# Scrape Youtube Comments


#### This project will demonstrate how to scrape youtube comment for free without using Google API.

### GitHub Repo : [https://github.com/ahmedshahriar/youtube-comment-scraper](https://github.com/ahmedshahriar/youtube-comment-scraper) 

# Libraries & Configuration

In [1]:
from google.colab import drive
drive.mount('/content/drive')

Mounted at /content/drive


In [2]:
import os
os.chdir('/content/drive/MyDrive/Colab Notebooks/yt_comment_stats')

In [3]:
"""
By default the below script will download most recent 100 comments of a youtube video
You can change the default filter (line 30 onwards)

Variables :
COMMENT_LIMIT : How many comments you want to download 
SORT_BY_POPULAR : filter comments by popularity (0 for True , 1 for false)
SORT_BY_RECENT : filter comments by recently posted (0 for True , 1 for false)
"""

import pandas as pd
import json
import os
import sys
import re
import time

import requests

# pandas dataframe display configuration
pd.set_option('display.max_rows', 500)
pd.set_option('display.max_columns', 500)
pd.set_option('display.width', 1000)

YOUTUBE_COMMENTS_AJAX_URL = 'https://www.youtube.com/comment_service_ajax'

USER_AGENT = 'Mozilla/5.0 (Windows NT 10.0; Win64; x64) AppleWebKit/537.36 (KHTML, like Gecko) Chrome/79.0.3945.130 Safari/537.36'
# csv file name
FILE_NAME = 'ytb_comments.csv'

# set parameters
# filter comments by popularity or recent, 0:False, 1:True
SORT_BY_POPULAR = 1
# default recent False, change to 1 to download latest comments
SORT_BY_RECENT = 0
# set comment limit
COMMENT_LIMIT = 500

YT_CFG_RE = r'ytcfg\.set\s*\(\s*({.+?})\s*\)\s*;'
YT_INITIAL_DATA_RE = r'(?:window\s*\[\s*["\']ytInitialData["\']\s*\]|ytInitialData)\s*=\s*({.+?})\s*;\s*(?:var\s+meta|</script|\n)'

## Utility Function

In [4]:
def regex_search(text, pattern, group=1, default=None):
    match = re.search(pattern, text)
    return match.group(group) if match else default


def ajax_request(session, endpoint, ytcfg, retries=5, sleep=20):
    url = 'https://www.youtube.com' + endpoint['commandMetadata']['webCommandMetadata']['apiUrl']
    
    data = {'context': ytcfg['INNERTUBE_CONTEXT'],
            'continuation': endpoint['continuationCommand']['token']}

    for _ in range(retries):
        response = session.post(url, params={'key': ytcfg['INNERTUBE_API_KEY']}, json=data)
        if response.status_code == 200:
            return response.json()
        if response.status_code in [403, 413]:
            return {}
        else:
            time.sleep(sleep)

def download_comments(YOUTUBE_VIDEO_URL, sort_by=SORT_BY_RECENT, language=None, sleep=0.1):
    session = requests.Session()
    session.headers['User-Agent'] = USER_AGENT
    response = session.get(YOUTUBE_VIDEO_URL)
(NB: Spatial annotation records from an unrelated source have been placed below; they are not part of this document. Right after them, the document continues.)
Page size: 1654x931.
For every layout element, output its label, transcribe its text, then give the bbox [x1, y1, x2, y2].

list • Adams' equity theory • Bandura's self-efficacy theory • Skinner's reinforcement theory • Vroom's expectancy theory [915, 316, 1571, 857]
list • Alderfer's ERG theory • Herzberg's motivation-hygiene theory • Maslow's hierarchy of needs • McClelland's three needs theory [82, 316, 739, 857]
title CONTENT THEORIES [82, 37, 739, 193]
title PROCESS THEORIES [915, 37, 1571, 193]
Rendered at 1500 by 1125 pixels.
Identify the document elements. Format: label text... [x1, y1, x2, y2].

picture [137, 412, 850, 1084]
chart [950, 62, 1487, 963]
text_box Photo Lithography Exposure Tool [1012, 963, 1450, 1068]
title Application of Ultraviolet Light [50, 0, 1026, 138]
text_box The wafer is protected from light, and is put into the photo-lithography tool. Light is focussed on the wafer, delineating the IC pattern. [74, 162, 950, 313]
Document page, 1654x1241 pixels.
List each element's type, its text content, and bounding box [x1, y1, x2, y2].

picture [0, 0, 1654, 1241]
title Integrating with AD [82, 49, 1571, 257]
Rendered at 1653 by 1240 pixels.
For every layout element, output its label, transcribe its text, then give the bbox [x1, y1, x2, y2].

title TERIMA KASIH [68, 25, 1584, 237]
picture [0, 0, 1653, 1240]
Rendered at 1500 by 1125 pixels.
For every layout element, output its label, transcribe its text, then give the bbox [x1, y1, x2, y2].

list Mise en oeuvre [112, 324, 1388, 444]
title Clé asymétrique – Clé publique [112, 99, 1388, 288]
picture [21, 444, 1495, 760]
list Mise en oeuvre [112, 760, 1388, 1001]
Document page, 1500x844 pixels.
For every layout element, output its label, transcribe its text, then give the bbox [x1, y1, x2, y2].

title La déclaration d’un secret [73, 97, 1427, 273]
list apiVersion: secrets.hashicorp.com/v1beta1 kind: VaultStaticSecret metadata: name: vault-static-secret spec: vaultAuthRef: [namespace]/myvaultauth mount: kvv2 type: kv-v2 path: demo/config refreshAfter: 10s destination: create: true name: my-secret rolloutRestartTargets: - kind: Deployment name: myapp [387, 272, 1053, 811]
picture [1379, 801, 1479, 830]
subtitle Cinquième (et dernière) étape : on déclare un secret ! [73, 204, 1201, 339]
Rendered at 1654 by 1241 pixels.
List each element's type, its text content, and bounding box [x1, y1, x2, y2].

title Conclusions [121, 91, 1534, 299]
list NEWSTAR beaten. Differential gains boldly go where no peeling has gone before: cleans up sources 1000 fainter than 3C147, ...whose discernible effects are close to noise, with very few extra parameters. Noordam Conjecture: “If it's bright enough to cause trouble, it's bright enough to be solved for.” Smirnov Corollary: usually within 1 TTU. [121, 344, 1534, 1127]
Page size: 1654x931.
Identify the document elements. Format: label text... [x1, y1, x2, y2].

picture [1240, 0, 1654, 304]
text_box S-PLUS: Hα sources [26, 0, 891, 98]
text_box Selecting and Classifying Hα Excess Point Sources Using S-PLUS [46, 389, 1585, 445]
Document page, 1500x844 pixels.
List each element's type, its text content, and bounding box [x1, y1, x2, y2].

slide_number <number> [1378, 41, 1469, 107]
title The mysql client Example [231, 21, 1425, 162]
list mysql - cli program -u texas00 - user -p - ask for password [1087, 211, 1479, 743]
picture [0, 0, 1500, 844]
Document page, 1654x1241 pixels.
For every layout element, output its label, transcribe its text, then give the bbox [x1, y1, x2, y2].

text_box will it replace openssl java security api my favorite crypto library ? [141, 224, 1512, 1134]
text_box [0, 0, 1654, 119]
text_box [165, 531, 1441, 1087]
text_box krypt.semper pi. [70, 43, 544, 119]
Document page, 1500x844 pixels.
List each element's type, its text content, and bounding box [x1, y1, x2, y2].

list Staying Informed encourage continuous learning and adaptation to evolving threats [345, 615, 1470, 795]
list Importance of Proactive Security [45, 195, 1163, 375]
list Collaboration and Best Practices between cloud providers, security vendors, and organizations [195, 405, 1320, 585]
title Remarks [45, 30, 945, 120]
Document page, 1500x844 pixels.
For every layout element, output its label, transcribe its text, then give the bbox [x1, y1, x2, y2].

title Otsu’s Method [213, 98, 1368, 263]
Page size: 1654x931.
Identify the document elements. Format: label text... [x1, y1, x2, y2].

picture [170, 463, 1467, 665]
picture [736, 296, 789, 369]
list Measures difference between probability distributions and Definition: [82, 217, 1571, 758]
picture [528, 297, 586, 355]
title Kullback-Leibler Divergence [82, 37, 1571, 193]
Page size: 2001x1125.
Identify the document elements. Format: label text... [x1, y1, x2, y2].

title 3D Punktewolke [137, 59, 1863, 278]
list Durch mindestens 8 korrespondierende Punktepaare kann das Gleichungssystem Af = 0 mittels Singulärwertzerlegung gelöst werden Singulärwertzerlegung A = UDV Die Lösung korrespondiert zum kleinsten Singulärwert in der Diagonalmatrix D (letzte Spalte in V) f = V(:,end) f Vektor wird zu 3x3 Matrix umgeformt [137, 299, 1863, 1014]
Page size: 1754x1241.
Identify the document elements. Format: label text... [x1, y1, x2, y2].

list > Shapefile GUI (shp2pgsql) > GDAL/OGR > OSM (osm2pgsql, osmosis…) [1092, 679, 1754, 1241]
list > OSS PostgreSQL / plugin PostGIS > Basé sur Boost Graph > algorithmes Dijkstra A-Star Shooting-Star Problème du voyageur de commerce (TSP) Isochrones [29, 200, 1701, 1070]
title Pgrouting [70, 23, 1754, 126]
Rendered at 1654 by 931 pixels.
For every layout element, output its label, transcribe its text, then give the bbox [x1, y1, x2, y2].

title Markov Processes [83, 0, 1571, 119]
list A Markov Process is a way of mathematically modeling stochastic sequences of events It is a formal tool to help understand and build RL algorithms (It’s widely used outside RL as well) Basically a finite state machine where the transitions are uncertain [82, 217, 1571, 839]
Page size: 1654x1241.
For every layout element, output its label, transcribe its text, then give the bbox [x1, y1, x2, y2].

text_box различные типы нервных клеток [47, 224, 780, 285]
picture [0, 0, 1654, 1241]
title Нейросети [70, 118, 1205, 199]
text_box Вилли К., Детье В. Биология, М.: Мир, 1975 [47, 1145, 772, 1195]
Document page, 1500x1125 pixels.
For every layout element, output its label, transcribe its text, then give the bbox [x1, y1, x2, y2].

    if 'uxe=' in response.request.url:
        session.cookies.set('CONSENT', 'YES+cb', domain='.youtube.com')
        response = session.get(YOUTUBE_VIDEO_URL)

    html = response.text
    ytcfg = json.loads(regex_search(html, YT_CFG_RE, default=''))
    if not ytcfg:
        return # Unable to extract configuration
    if language:
        ytcfg['INNERTUBE_CONTEXT']['client']['hl'] = language

    data = json.loads(regex_search(html, YT_INITIAL_DATA_RE, default=''))

    section = next(search_dict(data, 'itemSectionRenderer'), None)
    renderer = next(search_dict(section, 'continuationItemRenderer'), None) if section else None
    if not renderer:
        # Comments disabled?
        return

    needs_sorting = sort_by != SORT_BY_POPULAR
    continuations = [renderer['continuationEndpoint']]
    while continuations:
        continuation = continuations.pop()
        response = ajax_request(session, continuation, ytcfg)

        if not response:
            break
        if list(search_dict(response, 'externalErrorMessage')):
            raise RuntimeError('Error returned from server: ' + next(search_dict(response, 'externalErrorMessage')))

        if needs_sorting:
            sort_menu = next(search_dict(response, 'sortFilterSubMenuRenderer'), {}).get('subMenuItems', [])
            if sort_by < len(sort_menu):
                continuations = [sort_menu[sort_by]['serviceEndpoint']]
                needs_sorting = False
                continue
            raise RuntimeError('Failed to set sorting')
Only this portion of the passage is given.